Für Desktops ist der CFQ gedacht, der statt auf maximalen Durchsatz auf Gerechtigkeit zwischen den Prozessen optimiert und damit Latenzzeiten vermindert, die beim antizipatorischen IO-Scheduler schon mal in den Sekundenbereich kommen können.

Ich hab vor einiger Zeit auf CFQ umgestellt und bild mir ein, dass seither das System bei Kopieraktionen u.Ä. im Hintergrund tatsächlich flüssiger läuft. Die Hänger, die XFS und Reiser4 manchmal produzieren, sind damit aber nicht ganz weg.

----------

## dakjo

XFS produziert haenger?

Kann ich hier nicht nachvollziehen.

----------

## LinuxSmiley

Ich scheine blind zu sein - wo ist die Einstellung des Schedulers in der Kernel-Konfiguration? Oder habe ich die Option nicht, weil ich den ck-Kernel benutze (2.6.10-ck2)?

----------

## ralph

Device Drivers -> Block Devices -> IO Schedulers

----------

## Lenz

Irgendwie hab ich bei mir alle 3 fest einkompiliert. Kann man irgendwie herausfinden welchen er nun verwendet? Vielleicht sollte ich die überflüssigen zwei rausschmeißen. Welcher nun der geeignetste für ein Desktop-System ist, würde mich auch mal interessieren.

============================================================

• **Aufgabendetails**
Wiederhole aus dem Ausgangstext oben wortgetreu alles von „Ich hab vor“ bis hinunter zu „hier nicht nachvollziehen.“.

============================================================

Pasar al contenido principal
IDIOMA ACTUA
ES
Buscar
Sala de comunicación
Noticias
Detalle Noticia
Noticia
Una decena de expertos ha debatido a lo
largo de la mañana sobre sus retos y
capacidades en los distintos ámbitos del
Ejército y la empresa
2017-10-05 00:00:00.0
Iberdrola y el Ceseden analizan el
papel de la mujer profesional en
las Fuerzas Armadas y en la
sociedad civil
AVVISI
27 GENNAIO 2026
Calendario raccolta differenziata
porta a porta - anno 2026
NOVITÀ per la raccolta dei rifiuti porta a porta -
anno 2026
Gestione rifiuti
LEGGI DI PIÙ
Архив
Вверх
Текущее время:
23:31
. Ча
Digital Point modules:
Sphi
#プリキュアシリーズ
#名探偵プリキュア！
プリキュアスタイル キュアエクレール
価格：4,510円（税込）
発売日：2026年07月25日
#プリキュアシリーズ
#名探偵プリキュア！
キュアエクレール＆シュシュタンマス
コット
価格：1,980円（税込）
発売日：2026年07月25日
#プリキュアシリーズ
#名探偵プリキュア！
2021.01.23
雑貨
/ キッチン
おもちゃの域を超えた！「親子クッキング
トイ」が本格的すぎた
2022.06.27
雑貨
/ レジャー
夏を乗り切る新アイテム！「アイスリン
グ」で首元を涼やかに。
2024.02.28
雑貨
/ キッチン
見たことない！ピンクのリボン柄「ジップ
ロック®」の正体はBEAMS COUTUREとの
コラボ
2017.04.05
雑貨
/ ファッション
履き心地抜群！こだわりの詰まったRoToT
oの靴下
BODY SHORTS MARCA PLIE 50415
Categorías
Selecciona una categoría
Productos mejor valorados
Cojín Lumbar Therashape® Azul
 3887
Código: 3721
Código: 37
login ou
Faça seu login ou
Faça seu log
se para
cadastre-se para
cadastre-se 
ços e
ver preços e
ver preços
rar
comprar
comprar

============================================================

• **Antwort zur Aufgabe**
Ich hab vor einiger Zeit auf CFQ umgestellt und bild mir ein, dass seither das System bei Kopieraktionen u.Ä. im Hintergrund tatsächlich flüssiger läuft. Die Hänger, die XFS und Reiser4 manchmal produzieren, sind damit aber nicht ganz weg.

----------

## dakjo

XFS produziert haenger?

Kann ich hier nicht nachvollziehen.